Im vorliegenden Falle ist das rechtliche Interesse darüber hinaus schon nach § 485 Abs. 2 Satz 2 ZPO zu bejahen, weil die beantragten Feststellungen der Vermeidung eines Rechtsstreits dienen können. Ob dieser Erfolg tatsächlich eintritt, ist unerheblich.
2. Die Zuständigkeit des Landgerichts Lübeck folgt aus §§ 29 Abs. 1, 35 ZPO. Der Antragsteller hat von dem ihm zustehenden Wahlrecht Gebrauch gemacht, das selbständige Beweisverfahren am besonderen Gerichtsstand des Erfüllungsortes anhängig zu machen.
Erfüllungsort für Gewährleistungsansprüche des Käufers aus einem Kaufvertrag ist der Ort, an dem sich die Sache nach ihrer Zweckbestimmung befindet, hier also der Wohnort des Antragstellers (Palandt/Putzo, BGB, 65. Aufl., § 439 Rd. Nr. 3 a; Zöller/Vollkommer, a. a. O., § 29 Rd. Nr. 25 "Kaufvertrag"). Durch die Ausübung des Wahlrechts durch den Antragstellers nach § 35 ZPO ist allein das Landgericht Lübeck zuständiges Gericht geworden. Das Wahlrecht des Antragstellers ist damit erloschen. Das gilt auch bei Antragstellung im selbständigen Beweisverfahren (Zöller/Vollkommer, a. a. O., § 35 Rd. Nr. 2). Entgegen der Ansicht des Antragstellers in seinem Schriftsatz vom 13. September 2006 scheidet schon deshalb eine Weiterverweisung an das Landgericht Verden aus. Im Übrigen würde der erst jetzt gestellte Verweisungsantrag der sofortigen Beschwerde nicht zum Erfolg verhelfen können, wenn die angefochtene Entscheidung zu Recht die Zuständigkeit des Landgerichts Lübeck verneint hätte.

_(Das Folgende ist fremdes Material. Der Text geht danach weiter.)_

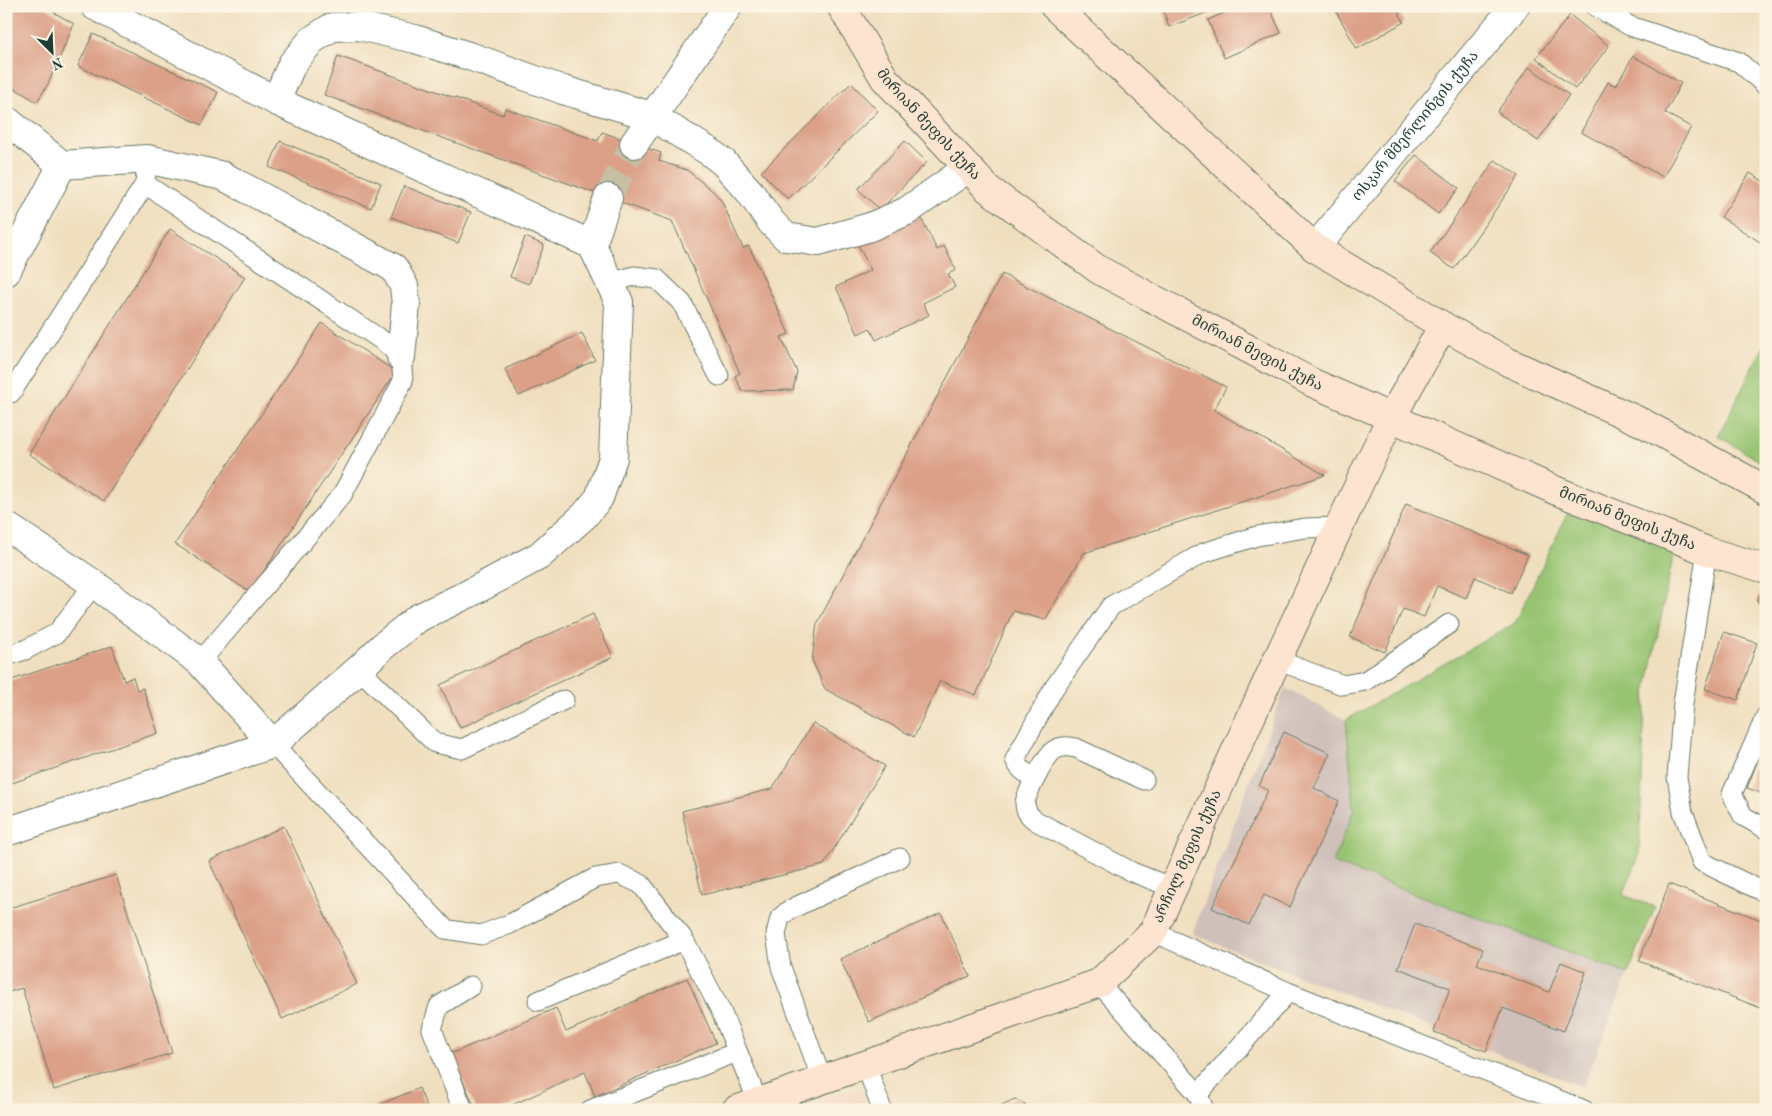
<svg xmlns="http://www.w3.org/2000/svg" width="1772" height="1116" font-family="'Old Standard TT','Noto Serif Georgian',serif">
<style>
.built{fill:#f2d4be}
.industrial{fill:#cfc0ba}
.green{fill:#98c472;stroke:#5c8053}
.building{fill:#dca088}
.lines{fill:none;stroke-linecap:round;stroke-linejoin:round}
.street-tunnel{stroke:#c6bfa3;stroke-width:28;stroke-dasharray:28 14;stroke-linecap:butt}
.lane-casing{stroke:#687665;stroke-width:21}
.street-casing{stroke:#687665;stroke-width:30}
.secondary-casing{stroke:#687665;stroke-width:30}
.lane{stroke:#fff;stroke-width:19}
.street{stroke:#fff;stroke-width:28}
.secondary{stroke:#fde4d0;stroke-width:28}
.labels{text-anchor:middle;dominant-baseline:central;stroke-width:5;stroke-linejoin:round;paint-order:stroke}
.street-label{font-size:15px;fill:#1f3d34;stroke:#fcf5e5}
</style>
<rect width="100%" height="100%" fill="#fcf5e5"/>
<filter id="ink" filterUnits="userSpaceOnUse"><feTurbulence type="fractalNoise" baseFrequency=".02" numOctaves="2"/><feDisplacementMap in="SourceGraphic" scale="10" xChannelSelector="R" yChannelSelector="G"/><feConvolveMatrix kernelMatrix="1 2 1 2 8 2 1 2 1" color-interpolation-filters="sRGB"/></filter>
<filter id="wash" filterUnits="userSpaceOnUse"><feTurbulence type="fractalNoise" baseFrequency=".0096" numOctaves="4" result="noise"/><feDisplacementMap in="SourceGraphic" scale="20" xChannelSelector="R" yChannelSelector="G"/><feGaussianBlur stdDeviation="1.12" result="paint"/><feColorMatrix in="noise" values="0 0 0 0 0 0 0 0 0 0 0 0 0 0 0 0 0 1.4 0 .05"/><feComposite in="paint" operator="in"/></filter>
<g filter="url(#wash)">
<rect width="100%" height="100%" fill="#f0dfbf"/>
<polygon class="built" points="850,1089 861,1094 867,1110 786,1110"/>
<polygon class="industrial" points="1285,688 1346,720 1354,809 1334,863 1628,974 1583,1087 1192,934"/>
<g class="green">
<polygon points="1766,342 1766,465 1718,436"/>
<polygon points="1569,510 1675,546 1645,699 1639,857 1623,895 1655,907 1628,974 1333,863 1354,809 1346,720 1515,623"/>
</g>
<g id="blocks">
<g class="building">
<polygon points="6,6 43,6 74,24 48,84 37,102 6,83"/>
<polygon points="1162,6 1216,6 1216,9 1169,27"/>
<polygon points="1240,6 1269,6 1281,33 1224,58 1208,20"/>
<polygon points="1333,6 1395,6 1404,22 1357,49"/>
<polygon points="1570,15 1609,46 1575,89 1536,58"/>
<polygon points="93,34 218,92 202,125 78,66"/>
<polygon points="338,56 503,115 505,108 598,141 602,132 661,153 659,161 687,170 715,193 722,202 743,248 749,246 789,334 781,337 797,372 793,390 742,391 735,376 740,373 672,221 324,95"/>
<polygon points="1633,56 1681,83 1665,113 1691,127 1663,177 1581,132 1608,82 1616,86"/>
<polygon points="1529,67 1569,95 1538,141 1497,112"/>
<polygon points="851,83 878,111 788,199 761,172"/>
<polygon points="280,141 381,183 371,208 269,167"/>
<polygon points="905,141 927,162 880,210 858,189"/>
<polygon points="1416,155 1459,188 1438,214 1395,181"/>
<polygon points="1495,160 1519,176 1454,269 1430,253"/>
<polygon points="1750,173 1766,183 1766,234 1760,242 1721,217"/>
<polygon points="404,186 471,212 458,243 391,217"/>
<polygon points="920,215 937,250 944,246 956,270 948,274 955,287 923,303 929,315 876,340 870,328 858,334 836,287 871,270 858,245"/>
<polygon points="170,229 245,277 104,501 29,454"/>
<polygon points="525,237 544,245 529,284 510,277"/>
<polygon points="1002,274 1226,387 1214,410 1325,475 1084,553 1045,620 1013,611 976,695 940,681 914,737 825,689 812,660 817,624"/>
<polygon points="322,323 396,372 250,592 175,544"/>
<polygon points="582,333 595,360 519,396 505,369"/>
<polygon points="1406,504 1528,555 1511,593 1475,577 1466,598 1437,586 1424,617 1403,609 1385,652 1350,637"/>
<polygon points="1766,580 1766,605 1757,602"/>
<polygon points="593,614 613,657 460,728 440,685"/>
<polygon points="1724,632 1757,643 1738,700 1705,689"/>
<polygon points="112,646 124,681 133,677 137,690 143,688 158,733 6,785 6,682"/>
<polygon points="813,723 885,766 824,865 702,895 682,811 772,789"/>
<polygon points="1284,732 1330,753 1314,788 1339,801 1290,907 1264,895 1249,925 1212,908 1268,790 1259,786"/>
<polygon points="1764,744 1766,744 1766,795 1747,788"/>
<polygon points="284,826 357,984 282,1019 209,861"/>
<polygon points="116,875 172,1053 54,1090 22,988 6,993 6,909"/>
<polygon points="1669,884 1766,922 1766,1010 1639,961"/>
<polygon points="941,913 970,976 869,1022 840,959"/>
<polygon points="1415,924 1483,949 1477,964 1549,992 1561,962 1586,972 1564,1031 1503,1008 1486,1051 1434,1032 1450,988 1398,968"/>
<polygon points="687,978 716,1043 595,1096 585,1072 501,1110 476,1110 451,1054 556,1008 566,1032"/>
<polygon points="419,1088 428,1110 367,1110"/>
<polygon points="1015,1099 1034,1110 991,1110"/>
</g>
</g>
</g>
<g filter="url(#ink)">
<use href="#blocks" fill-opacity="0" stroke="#687665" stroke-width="1"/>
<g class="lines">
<polyline class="street-tunnel" points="608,198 634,144"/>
<g class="lane-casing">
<g id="lane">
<polyline points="1595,6 1630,26 1739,62 1766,86"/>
<polyline points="145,184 383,341 401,357 403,381 342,495 200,662"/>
<polyline points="610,283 634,276 657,279 682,303 719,376"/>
<polyline points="11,393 145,184 146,173"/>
<polyline points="1707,551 1683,703 1677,777 1683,812 1702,862 1766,893"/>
<polyline points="6,656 25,650 57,633 94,584"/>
<polyline points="1277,660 1343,685 1365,681 1449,624"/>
<polyline points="359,669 435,743 462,749 564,700"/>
<polyline points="1766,716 1732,794 1743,816 1766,829"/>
<polyline points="273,744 445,929 481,935 510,924 595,878 619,874 641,884 684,940 721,1011 758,1102"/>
<path d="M1035,778C1026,773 1019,770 1015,759L1054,688L1111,606L1203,553L1257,536L1305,528L1339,527"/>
<path d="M1144,780L1076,748C1068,746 1060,745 1053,751C1046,756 1026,794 1025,803C1025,812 1031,818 1038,822L1132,872L1173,888"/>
<polyline points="1153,932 1288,992 1584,1110"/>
<polyline points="1099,983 1198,1094 1204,1110"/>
<polyline points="538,1001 684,940"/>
<polyline points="866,1065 882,1110"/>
<polyline points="822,1080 781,967 776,934 780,918 789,910 900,858"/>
<polyline points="1198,1094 1288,992"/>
<polyline points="463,1110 432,1029 439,1006 471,986"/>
<polyline points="590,1110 737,1052"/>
</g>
</g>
<g class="street-casing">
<g id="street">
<polyline points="276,101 292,64 312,40 332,27 359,26 415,39 472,57 563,90 651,116 710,152 724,163 749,191 772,223 786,237 818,242 870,227 907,211 968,168"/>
<polyline points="6,120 62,165 147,159 223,176 394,268 404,286 406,304 401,357"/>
<polyline points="634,144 728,6"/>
<polyline points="592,245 608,198"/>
<path id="s1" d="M1315,248L1515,6"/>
<polyline points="6,272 62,165"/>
<polyline points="6,526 94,584 200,662 273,744"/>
<polyline points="6,832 273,744 359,669 383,646 418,618 470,593 539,556 584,516 599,498 613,458 619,302 592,245 276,101 95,6"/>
</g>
</g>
<g class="secondary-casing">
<g id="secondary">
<path id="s2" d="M841,6L885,79L988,189L1099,270L1313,383L1557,491L1707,551L1766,569"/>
<polyline points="1054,6 1315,248 1443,326 1508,362 1643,423 1766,490"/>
<path id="s3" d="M736,1110L1099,983L1153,932L1277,660L1368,465L1391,418L1443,326"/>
</g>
</g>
<use href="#lane" class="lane"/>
<use href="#street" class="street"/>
<use href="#secondary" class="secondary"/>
</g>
</g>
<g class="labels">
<g class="street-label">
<text stroke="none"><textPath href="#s2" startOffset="148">მირიან მეფის ქუჩა</textPath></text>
<text stroke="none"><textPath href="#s1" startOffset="158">ოსკარ შმერლინგის ქუჩა</textPath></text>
<text stroke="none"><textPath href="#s2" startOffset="552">მირიან მეფის ქუჩა</textPath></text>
<text stroke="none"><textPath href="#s2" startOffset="958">მირიან მეფის ქუჩა</textPath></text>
<text stroke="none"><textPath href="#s3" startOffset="542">არჩილ მეფის ქუჩა</textPath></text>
</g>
</g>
<rect width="1772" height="1116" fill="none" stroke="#fcf5e5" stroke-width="25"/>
<g transform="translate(52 52) rotate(156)" stroke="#fcf5e5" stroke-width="4" paint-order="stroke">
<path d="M0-4L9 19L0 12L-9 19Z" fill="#1f3d34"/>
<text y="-8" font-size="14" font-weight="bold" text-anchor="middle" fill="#1f3d34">N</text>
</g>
</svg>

3. Gemäß § 572 Abs. 3 ZPO erscheint es zweckmäßig, dem Landgericht die erforderlichen Anordnungen zur Durchführung des Verfahrens zu übertragen. Eine Kostenentscheidung hatte nicht zu ergehen. Kosten einer aufhebenden Beschwerdeentscheidung sind Kosten des Ausgangsverfahrens. Über sie ist entweder im nachfolgenden Hauptsacheprozess oder gegebenenfalls später nach § 494 a Abs. 2 ZPO zu befinden.